Task instructions =>
Edit everything from the line with "order: Sapindales" down to the line with "genus: Lathyrus" by changing "scientific name" to "species" and leaving every other word as it is. Return only those lines, without the pictures.

[Some rows]
-=-=-

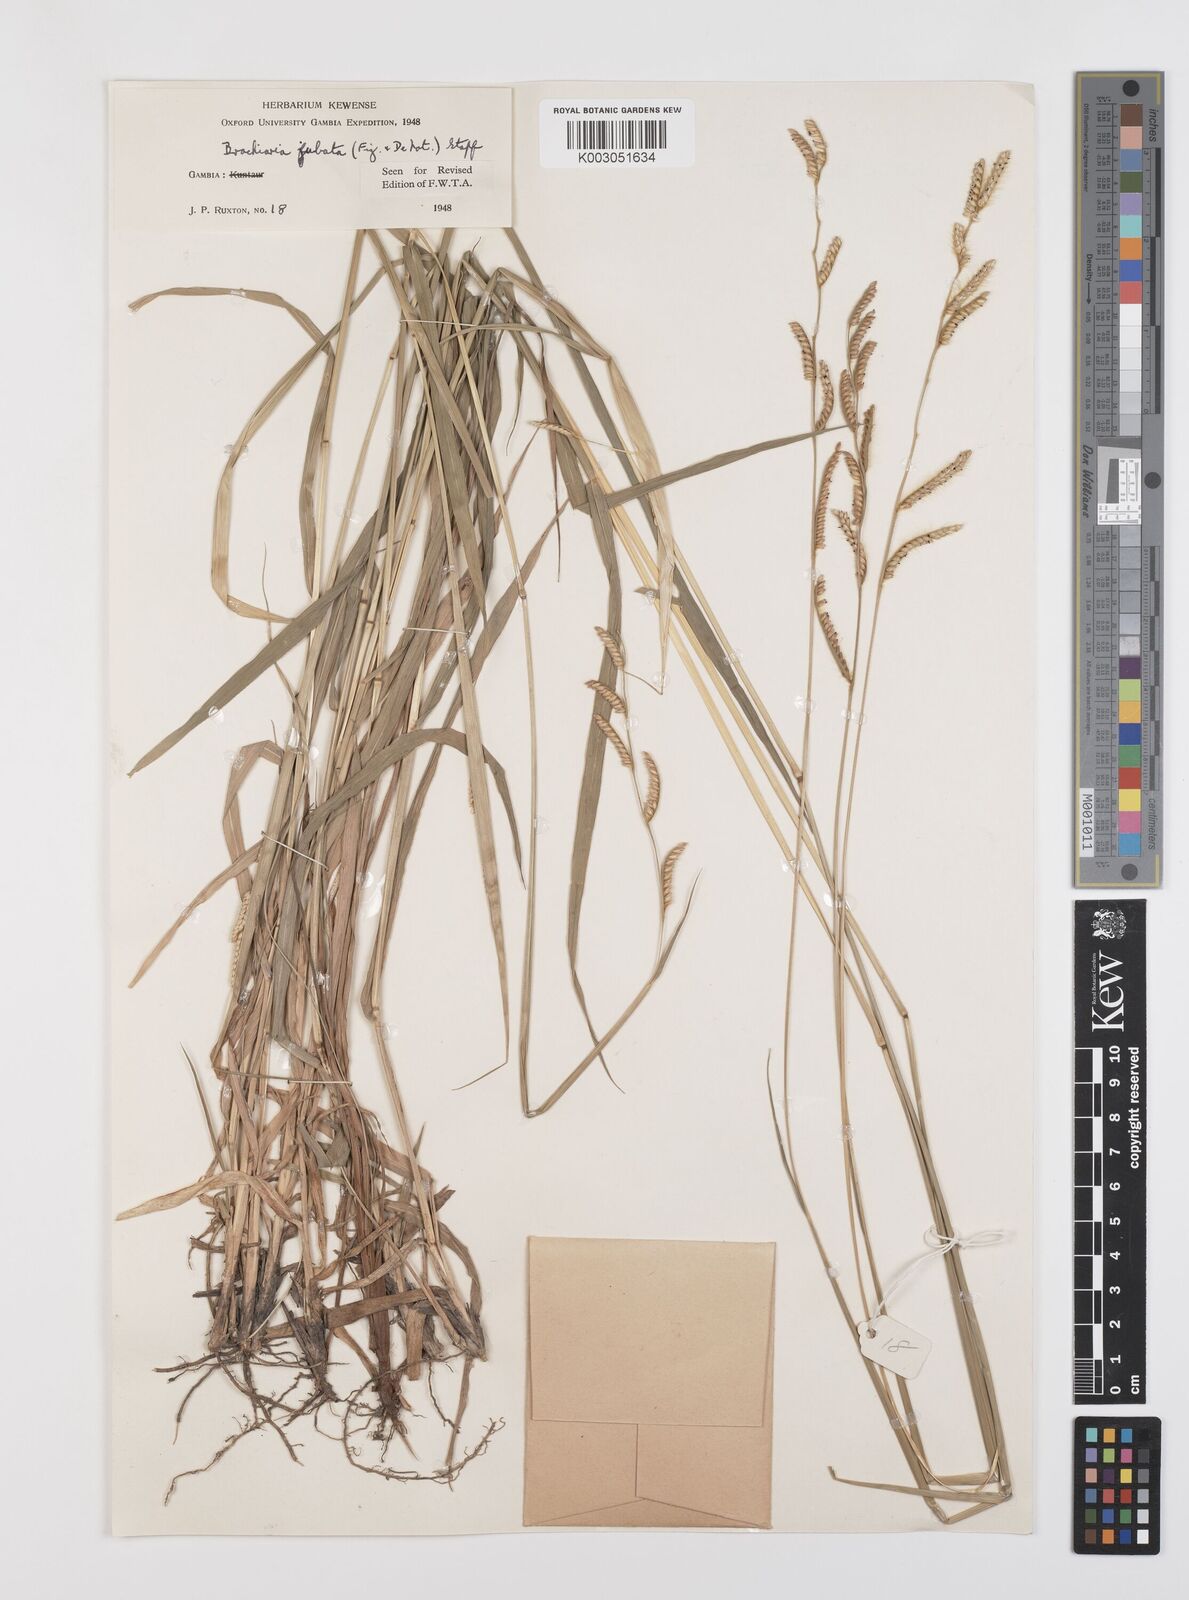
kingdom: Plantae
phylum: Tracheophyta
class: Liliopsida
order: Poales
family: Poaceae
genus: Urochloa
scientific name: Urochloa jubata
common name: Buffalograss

-=-=-

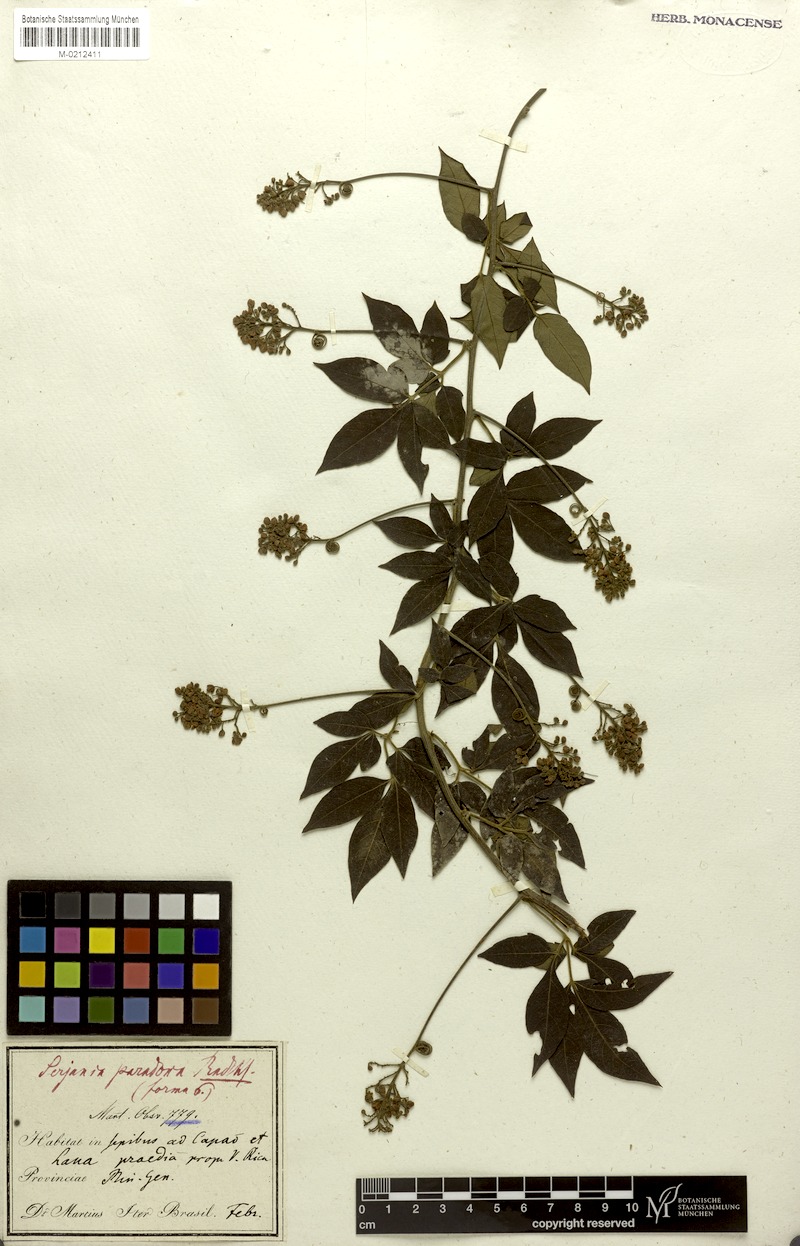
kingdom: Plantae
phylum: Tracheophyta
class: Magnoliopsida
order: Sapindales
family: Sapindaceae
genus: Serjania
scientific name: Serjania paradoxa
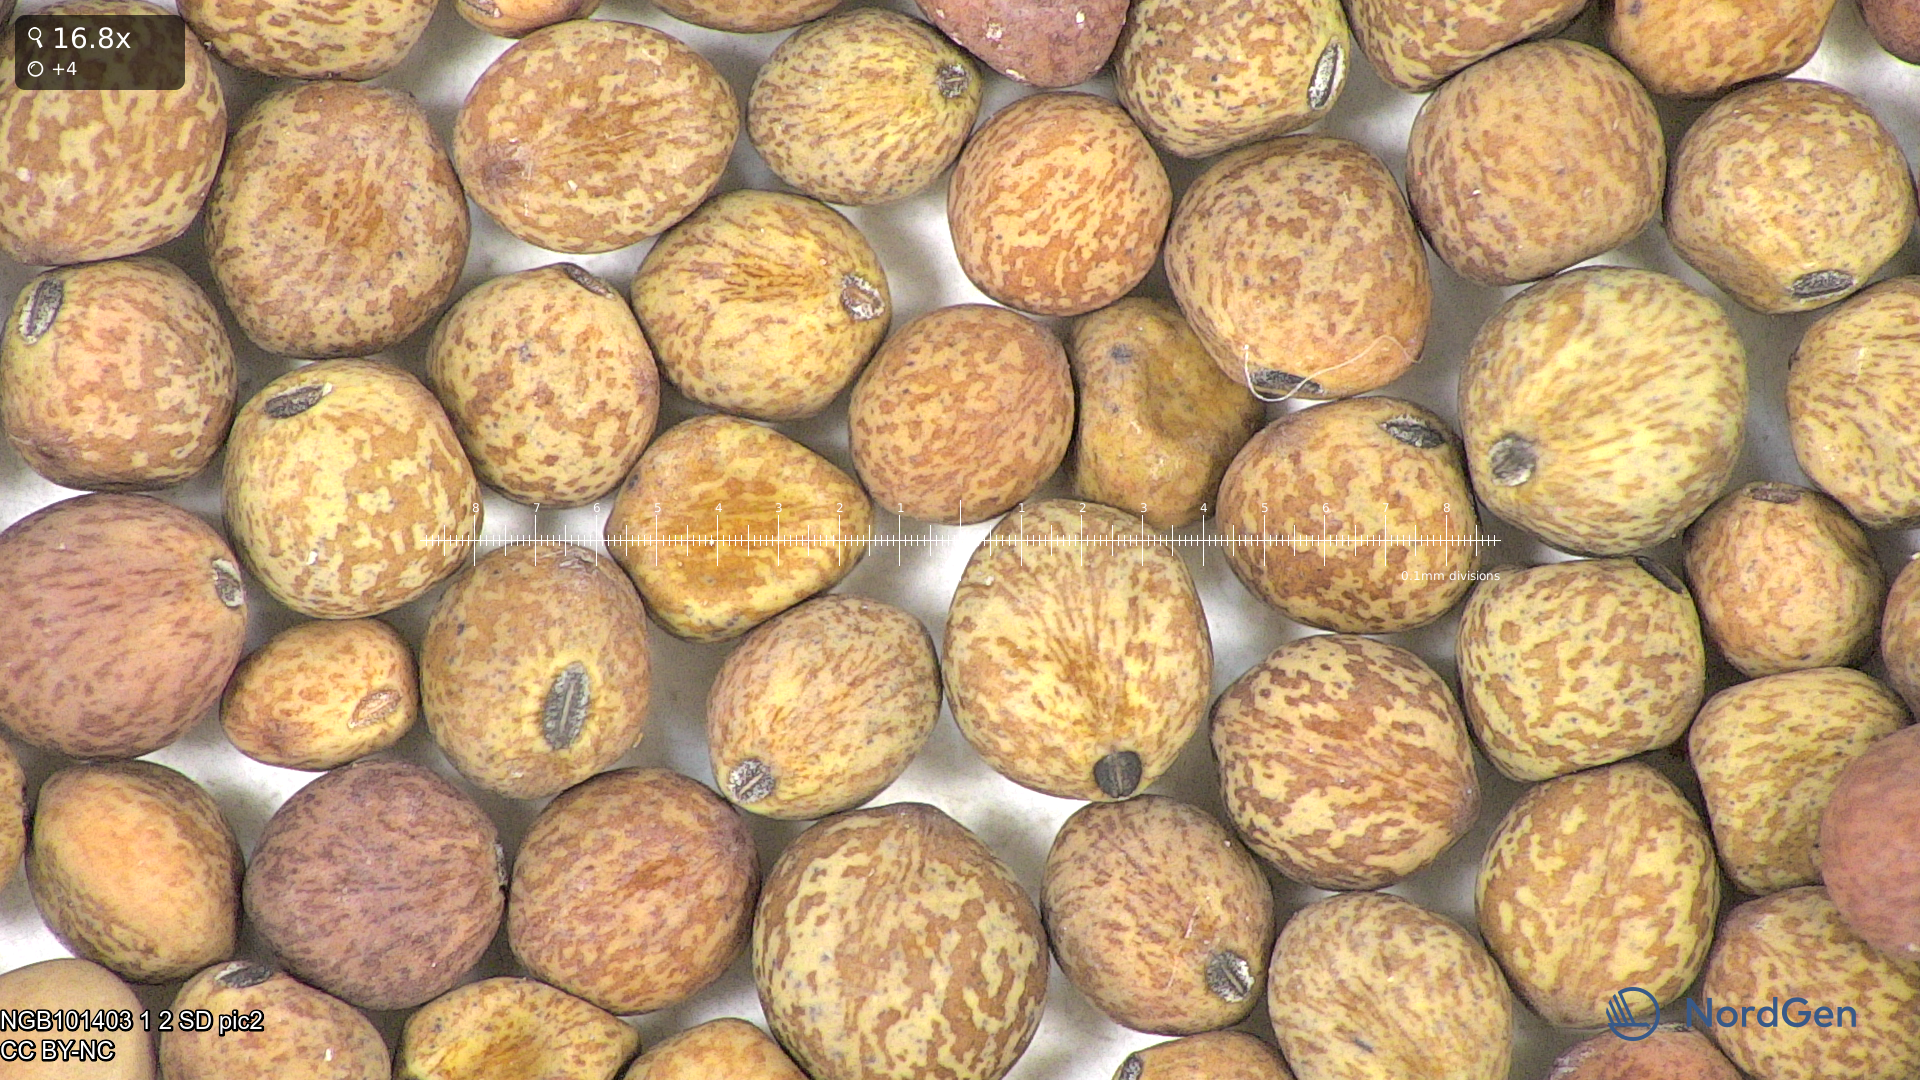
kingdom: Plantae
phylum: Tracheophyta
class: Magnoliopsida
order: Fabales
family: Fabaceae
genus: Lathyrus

-=-=-

The output =>
order: Sapindales
family: Sapindaceae
genus: Serjania
species: Serjania paradoxa
kingdom: Plantae
phylum: Tracheophyta
class: Magnoliopsida
order: Fabales
family: Fabaceae
genus: Lathyrus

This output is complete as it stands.